→ **Selected text**:
= = = = = = =

BRIEF SUMMARY OF THE INVENTION 

[0009] The present invention provides a method to ensure that there is enough 
information in each transport segment to allow the data being sent in the transport 
segment to be placed in the client's buffer. A framing header is aligned with the transport 
segment header so that the framing header is at the beginning of the transport segment. 
Information is placed in the framing header that describes the transport segment in 
sufficient detail to allow the data in the transport segment to be placed in its final 
destination. This effectively eliminates the need for an intermediate reassembly buffer in 
the performance path (i.e., the primary path in which the data is being received). 



[0010] The information includes the length of the transport segment (i.e., the size), an 
offset and the ULP client buffer id. In an alternate embodiment, the information includes 
the ULP client buffer id and the ULP client buffer address. 

[0011] Additional features and advantages of the invention will be made apparent 
from the following detailed description of illustrative embodiments which proceeds with 
reference to the accompanying figures. 

BRIEF DESCRIPTION OF THE DRAWINGS 

[0012] While the appended claims set forth the features of the present invention with 
particularity, the invention, together with its objects and advantages, may be best 
understood from the following detailed description taken in conjunction with the 
accompanying drawings of which: 

[0013] Figure 1 is a block diagram illustrating a network system having a plurality of 
networks connected by a transport in which the present invention operates; 
[0014] Figure 2 is a block diagram generally illustrating an exemplary computer 
system on which the present invention resides; 

[0015] Figure 3 is a block diagram illustrating an embodiment of a network protocol 
stack employing a framing protocol in accordance with the teaching of the present 
invention; 

[0016] Figure 4 is a block diagram illustrating an alternate embodiment of an 
operating system employing a framing protocol in accordance with the teaching of the 
present invention; 



[0017] Figure 5 is a diagram illustrating an example of a framing header aligned with 
a transport segment header in accordance with the present invention; 
[0018] Figures 6a and 6b illustrate a flow chart of a method of transforming a non 
self-describing protocol data unit into a self-describing protocol data unit in accordance 
with the present invention; and 

[0019] Figure 7 is a diagram illustrating the format of a framing data unit in 
accordance with the present invention.

= = = = = = =

→ **Provided data**:

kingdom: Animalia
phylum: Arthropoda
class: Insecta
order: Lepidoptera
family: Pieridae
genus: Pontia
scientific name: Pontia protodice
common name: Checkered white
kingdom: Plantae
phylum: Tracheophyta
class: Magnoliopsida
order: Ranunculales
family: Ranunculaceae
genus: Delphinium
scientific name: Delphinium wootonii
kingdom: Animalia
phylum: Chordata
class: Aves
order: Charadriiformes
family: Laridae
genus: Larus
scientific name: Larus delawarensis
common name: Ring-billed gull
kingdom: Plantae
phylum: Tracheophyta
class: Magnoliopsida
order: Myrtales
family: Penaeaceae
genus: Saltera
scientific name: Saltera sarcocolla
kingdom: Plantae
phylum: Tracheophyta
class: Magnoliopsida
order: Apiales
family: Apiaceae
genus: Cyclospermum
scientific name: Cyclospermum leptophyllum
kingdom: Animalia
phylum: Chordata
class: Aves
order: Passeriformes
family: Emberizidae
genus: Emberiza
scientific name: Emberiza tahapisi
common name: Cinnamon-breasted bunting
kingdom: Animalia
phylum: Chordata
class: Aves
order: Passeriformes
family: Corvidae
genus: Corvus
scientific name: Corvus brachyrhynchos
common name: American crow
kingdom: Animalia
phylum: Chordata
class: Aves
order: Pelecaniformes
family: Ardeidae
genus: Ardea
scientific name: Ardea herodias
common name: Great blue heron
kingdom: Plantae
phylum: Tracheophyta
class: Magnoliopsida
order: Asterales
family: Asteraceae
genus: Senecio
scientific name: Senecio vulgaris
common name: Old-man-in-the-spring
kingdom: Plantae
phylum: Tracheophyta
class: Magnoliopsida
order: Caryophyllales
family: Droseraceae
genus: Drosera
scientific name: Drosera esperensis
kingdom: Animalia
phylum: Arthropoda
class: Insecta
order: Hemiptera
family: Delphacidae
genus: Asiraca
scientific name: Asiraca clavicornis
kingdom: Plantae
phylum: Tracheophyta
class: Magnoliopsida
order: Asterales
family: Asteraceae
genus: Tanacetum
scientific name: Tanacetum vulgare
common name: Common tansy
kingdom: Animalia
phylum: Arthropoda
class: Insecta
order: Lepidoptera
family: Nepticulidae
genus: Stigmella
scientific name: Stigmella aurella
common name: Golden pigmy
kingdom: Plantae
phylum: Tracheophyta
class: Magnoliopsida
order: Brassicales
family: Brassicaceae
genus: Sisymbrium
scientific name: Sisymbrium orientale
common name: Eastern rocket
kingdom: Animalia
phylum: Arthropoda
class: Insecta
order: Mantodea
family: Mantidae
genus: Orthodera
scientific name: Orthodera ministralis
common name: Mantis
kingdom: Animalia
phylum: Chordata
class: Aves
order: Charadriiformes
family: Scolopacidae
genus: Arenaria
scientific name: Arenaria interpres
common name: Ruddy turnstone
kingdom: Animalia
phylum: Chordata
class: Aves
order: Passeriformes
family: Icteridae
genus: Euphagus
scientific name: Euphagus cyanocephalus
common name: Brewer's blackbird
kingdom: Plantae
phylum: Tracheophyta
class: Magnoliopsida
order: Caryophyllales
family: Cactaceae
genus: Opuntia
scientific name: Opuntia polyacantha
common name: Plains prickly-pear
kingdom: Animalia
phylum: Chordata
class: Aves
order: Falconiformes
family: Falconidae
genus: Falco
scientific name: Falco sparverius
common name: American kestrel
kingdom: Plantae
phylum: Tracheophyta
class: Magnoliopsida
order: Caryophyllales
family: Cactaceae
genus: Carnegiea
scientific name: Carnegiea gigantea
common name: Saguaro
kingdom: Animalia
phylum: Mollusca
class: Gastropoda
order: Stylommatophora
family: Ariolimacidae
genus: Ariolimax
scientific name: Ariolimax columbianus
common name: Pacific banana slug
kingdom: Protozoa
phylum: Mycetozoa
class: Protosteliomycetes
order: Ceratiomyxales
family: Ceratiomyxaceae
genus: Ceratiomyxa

= = = = = = =

→ **The tasks**:
a) List every figure number described in the patent excerpt.
b) Duplicate the part of the patent excerpt that starts at the words "BRIEF SUMMARY OF" and ends after "the transport segment.".
c) Go on with the patent excerpt, starting after its last sentence.
The material above is unrelated to the patent excerpt.

→ **Task-by-task outputs**:
a) Figure 1, Figure 2, Figure 3, Figure 4, Figure 5, Figure 6a, Figure 6b, Figure 7

b)
BRIEF SUMMARY OF THE INVENTION 

[0009] The present invention provides a method to ensure that there is enough 
information in each transport segment to allow the data being sent in the transport 
segment to be placed in the client's buffer. A framing header is aligned with the transport 
segment header so that the framing header is at the beginning of the transport segment.

c)
DETAILED DESCRIPTION OF THE INVENTION 

[0020] The present invention ensures that ULP PDUs received out of order do not 
have to be buffered by an intermediate reassembly buffer in the performance path. To 
provide this ensurance, each transport segment begins with segment description 
information and contains an integral number of ULP PDUs. Segment description 
information is information that is sufficient for direct data placement to occur. Direct 
data placement occurs when a receiving node directly maps the incoming data (e.g., the 
data in the ULP PDU) to a specific ULP buffer and a specific offset within that buffer. In 
this way, the destination location of the ULP PDU is known and the out of order ULP 
PDU is placed in its destination location. The size of the buffer memory required is 
reduced to: 

k* (the maximum transport segment size) 
where k is a constant. In systems having direct placement capability, the present 
invention allows the data in each transport segment to be placed in its final destination 



independently of all other segments and requires no intermediate reassembly buffers in 
the performance path. 

[0021] Although not required, the invention is described hereinafter in the general 
context of computer-executable instructions, such as program modules, being executed by 
a processing device. Generally, program modules include routines, programs, objects, 
components, data structures, and the like that perform particular tasks or implement 
particular abstract data types. Moreover, those skilled in the art will appreciate that the 
invention may be practiced with other computer system configurations, including 
network interface cards, hand-held devices, multi-processor systems, microprocessor 
based or programmable consumer electronics, network PCs, minicomputers, mainframe 
computers, and the like. The invention may also be practiced in distributed computing 
environments where tasks are performed by remote processing devices that are linked 
through a communications network. In a distributed computing environment, program 
modules may be located in both local and remote memory storage devices. 
[0022] Turning to the drawings, wherein like reference numerals refer to like 
elements, the invention is illustrated as being implemented in a suitable networking 
environment such as the network system environment 20 illustrated in Figure 1 . The 
network system environment 20 is only one example of a suitable computing 
environment and is not intended to suggest any limitation as to the scope of use or 
functionality of the invention. For example, those of skill in the art will appreciate that 
the invention can also be used in wireless systems and that various of the acts and 
operations described hereinafter may also be implemented in hardware.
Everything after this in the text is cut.